WORK REQUEST »
Reproduce nothing but the lines from the one containing "want to output." to the end of the records below, each exactly as written.

Records drawn from a dataset
+ + + +

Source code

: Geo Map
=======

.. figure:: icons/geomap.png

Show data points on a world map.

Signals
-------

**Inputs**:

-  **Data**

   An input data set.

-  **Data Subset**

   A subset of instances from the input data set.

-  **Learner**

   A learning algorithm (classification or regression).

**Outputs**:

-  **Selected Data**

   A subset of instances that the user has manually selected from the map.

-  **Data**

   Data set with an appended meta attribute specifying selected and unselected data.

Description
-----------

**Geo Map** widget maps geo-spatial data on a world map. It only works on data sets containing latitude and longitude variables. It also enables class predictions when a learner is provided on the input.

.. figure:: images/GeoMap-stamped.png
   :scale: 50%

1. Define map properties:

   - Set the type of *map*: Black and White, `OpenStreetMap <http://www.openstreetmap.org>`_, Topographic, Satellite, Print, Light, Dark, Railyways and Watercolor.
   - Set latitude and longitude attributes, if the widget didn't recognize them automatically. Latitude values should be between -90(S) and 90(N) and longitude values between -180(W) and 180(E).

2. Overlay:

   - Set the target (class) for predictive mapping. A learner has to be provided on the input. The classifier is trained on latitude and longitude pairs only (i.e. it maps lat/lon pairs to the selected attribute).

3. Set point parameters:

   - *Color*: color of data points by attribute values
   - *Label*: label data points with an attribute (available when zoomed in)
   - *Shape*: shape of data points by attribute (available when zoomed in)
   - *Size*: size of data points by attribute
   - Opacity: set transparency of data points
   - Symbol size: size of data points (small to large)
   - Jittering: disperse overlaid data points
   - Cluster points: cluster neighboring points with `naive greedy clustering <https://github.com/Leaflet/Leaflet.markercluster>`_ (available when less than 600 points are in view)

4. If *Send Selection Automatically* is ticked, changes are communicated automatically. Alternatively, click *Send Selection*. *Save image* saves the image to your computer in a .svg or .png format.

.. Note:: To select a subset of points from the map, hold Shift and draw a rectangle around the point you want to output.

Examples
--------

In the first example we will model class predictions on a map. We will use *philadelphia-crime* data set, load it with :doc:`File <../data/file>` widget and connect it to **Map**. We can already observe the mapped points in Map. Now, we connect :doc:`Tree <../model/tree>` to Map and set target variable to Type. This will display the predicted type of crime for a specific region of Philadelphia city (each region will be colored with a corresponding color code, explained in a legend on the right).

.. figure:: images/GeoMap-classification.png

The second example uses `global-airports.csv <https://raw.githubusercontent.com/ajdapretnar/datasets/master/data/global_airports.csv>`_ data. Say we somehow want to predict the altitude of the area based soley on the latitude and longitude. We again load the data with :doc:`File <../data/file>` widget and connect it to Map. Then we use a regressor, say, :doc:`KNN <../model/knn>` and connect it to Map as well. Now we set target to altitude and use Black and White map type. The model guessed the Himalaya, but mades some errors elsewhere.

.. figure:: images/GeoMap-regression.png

+ + + +

TASK RESULT »
.. Note:: To select a subset of points from the map, hold Shift and draw a rectangle around the point you want to output.

Examples
--------

In the first example we will model class predictions on a map. We will use *philadelphia-crime* data set, load it with :doc:`File <../data/file>` widget and connect it to **Map**. We can already observe the mapped points in Map. Now, we connect :doc:`Tree <../model/tree>` to Map and set target variable to Type. This will display the predicted type of crime for a specific region of Philadelphia city (each region will be colored with a corresponding color code, explained in a legend on the right).

.. figure:: images/GeoMap-classification.png

The second example uses `global-airports.csv <https://raw.githubusercontent.com/ajdapretnar/datasets/master/data/global_airports.csv>`_ data. Say we somehow want to predict the altitude of the area based soley on the latitude and longitude. We again load the data with :doc:`File <../data/file>` widget and connect it to Map. Then we use a regressor, say, :doc:`KNN <../model/knn>` and connect it to Map as well. Now we set target to altitude and use Black and White map type. The model guessed the Himalaya, but mades some errors elsewhere.

.. figure:: images/GeoMap-regression.png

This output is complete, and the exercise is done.